There are now dozens of “things” you can apply to a track inside today’s powerful dj software.The problem lies in calling up and remembering those different effect settings that you liked, and having access to them in an intuitive and fun way that encourages wonderful accidents. The answer to this may be creating modular software and possible hardware that can be easily manipulated to create endless possibilities in the moment.
Delayed Thinking
One simple example of a common dj object is the classic delay. One trick I employ during a set is dropping a nice delay and hitting freeze, then transforming the solid sound to create a free tempo transition into any other track. In today’s dj software performing that one “trick” requires the following steps.
- Which deck do I want the delay on- find FX assigment
- route that deck to the right effect
- Tune the settings to taste
- 3/4 note , 60% feedback, 50% wet dry, low end cut out
- turn on the effect
- turn up the effect
- freeze the effect
you get the idea, its a lot of tedious thinking when all I want to do turn one knob that says:
“put exactly this pre-set delay on this track now”

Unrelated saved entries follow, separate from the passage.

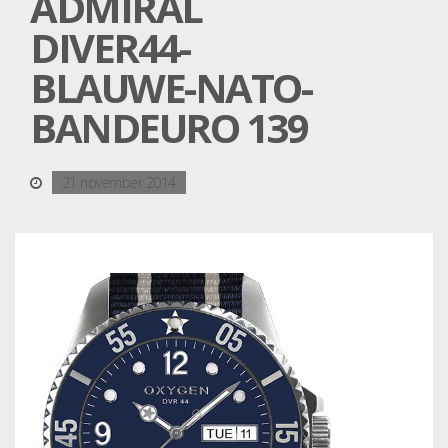
ADMIRAL
DIVER44-
BLAUWE-NATO-
BANDEURO 139
21 november 2014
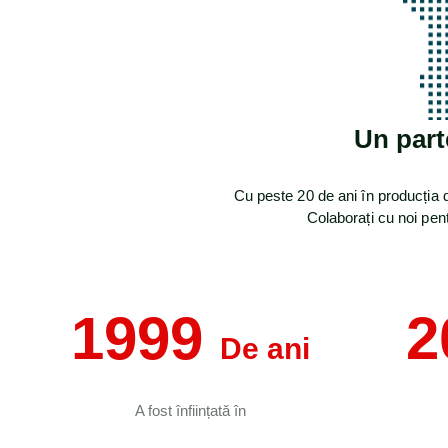
Un part
Cu peste 20 de ani în producția d
Colaborați cu noi pent
1999
2
De ani
A fost înființată în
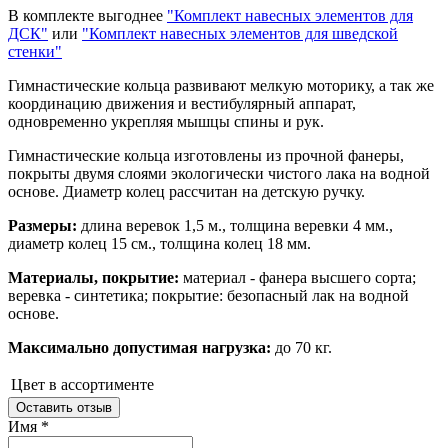
В комплекте выгоднее
"Комплект навесных элементов для
ДСК"
или
"Комплект навесных элементов для шведской
стенки"
Гимнастические кольца развивают мелкую моторику, а так же
координацию движения и вестибулярный аппарат,
одновременно укрепляя мышцы спины и рук.
Гимнастические кольца изготовлены из прочной фанеры,
покрыты двумя слоями экологически чистого лака на водной
основе. Диаметр колец рассчитан на детскую ручку.
Размеры:
длина веревок 1,5 м., толщина веревки 4 мм.,
диаметр колец 15 см., толщина колец 18 мм.
Материалы, покрытие:
материал - фанера высшего сорта;
веревка - синтетика; покрытие: безопасный лак на водной
основе.
Максимально допустимая нагрузка:
до 70 кг.
Цвет
в ассортименте
Оставить отзыв
Имя
*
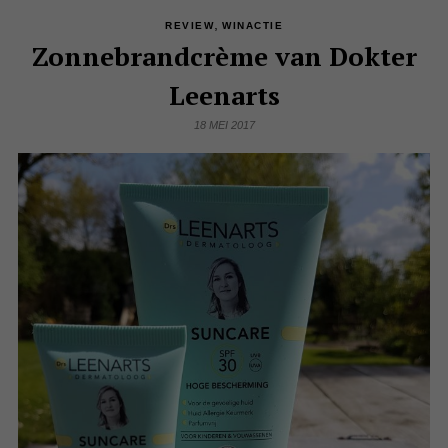
,
REVIEW
WINACTIE
Zonnebrandcrème van Dokter
Leenarts
18 MEI 2017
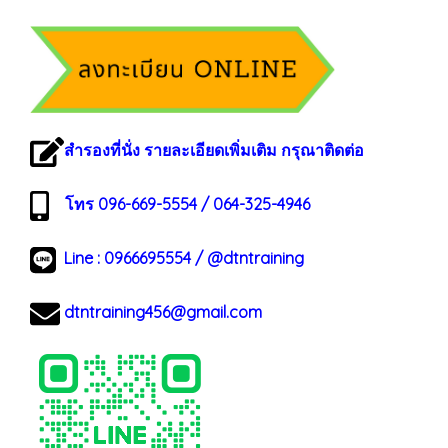
สำรองที่นั่ง รายละเอียดเพิ่มเติม กรุณาติดต่อ
โทร 096-669-5554 / 064-325-4946
Line :
0966695554
/
@dtntraining
dtntraining456@gmail.com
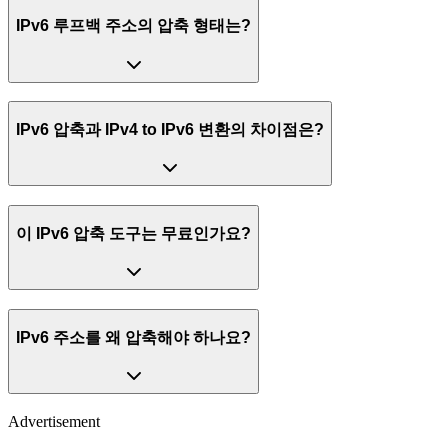
IPv6 루프백 주소의 압축 형태는?
IPv6 압축과 IPv4 to IPv6 변환의 차이점은?
이 IPv6 압축 도구는 무료인가요?
IPv6 주소를 왜 압축해야 하나요?
Advertisement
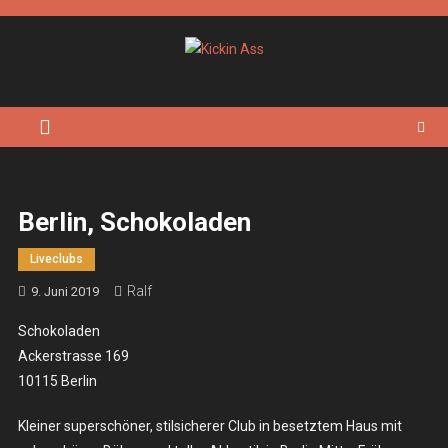
Skip
to
content
Kickin Ass
Das Underground Rock Online Magazin
Berlin, Schokoladen
Liveclubs
Ralf
9. Juni 2019
Schokoladen
Ackerstrasse 169
10115 Berlin
Kleiner superschöner, stilsicherer Club in besetztem Haus mit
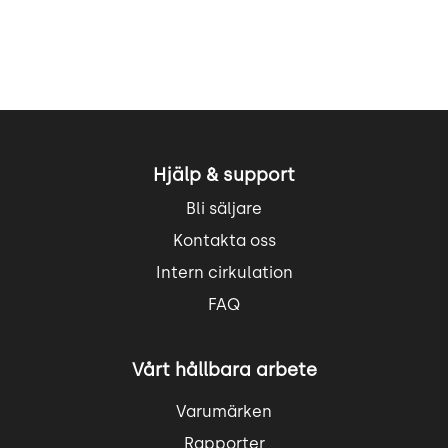
Hjälp & support
Bli säljare
Kontakta oss
Intern cirkulation
FAQ
Vårt hållbara arbete
Varumärken
Rapporter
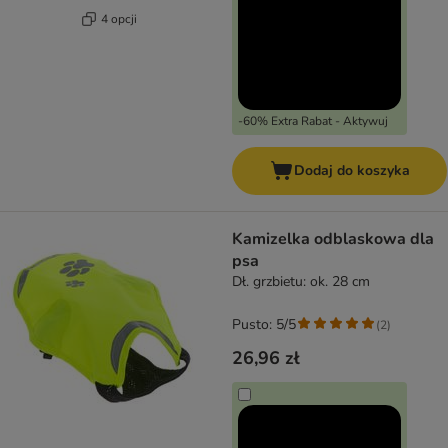
4 opcji
-60% Extra Rabat - Aktywuj
Dodaj do koszyka
Kamizelka odblaskowa dla
psa
Dł. grzbietu: ok. 28 cm
Pusto: 5/5
(
2
)
26,96 zł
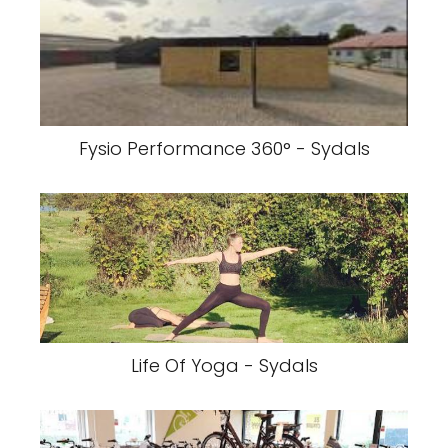
Fysio Performance 360° - Sydals
Life Of Yoga - Sydals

That is completely possible with intelligent mapping, and I have already started to include such objects in our public mappings but that stops well short of our potential. In the ideal situation the delay is no longer a collection of settings but a unique object with special properties that can be called up and used at any time. This is relatively easy to do for a few commonly used tricks but what about the other 500 things you can do with ableton or traktor? The real limitations on physical space start to kick in and it becomes impossible to support all the things you might want to do in a set. The answer is modular elements that can be easily moved and interact with each other in special ways. The Reactable has done it in the synth world and the video bellow demonstrates how killer the concept is for the VJ. Now how about the digital dj- is it time for us to go modular?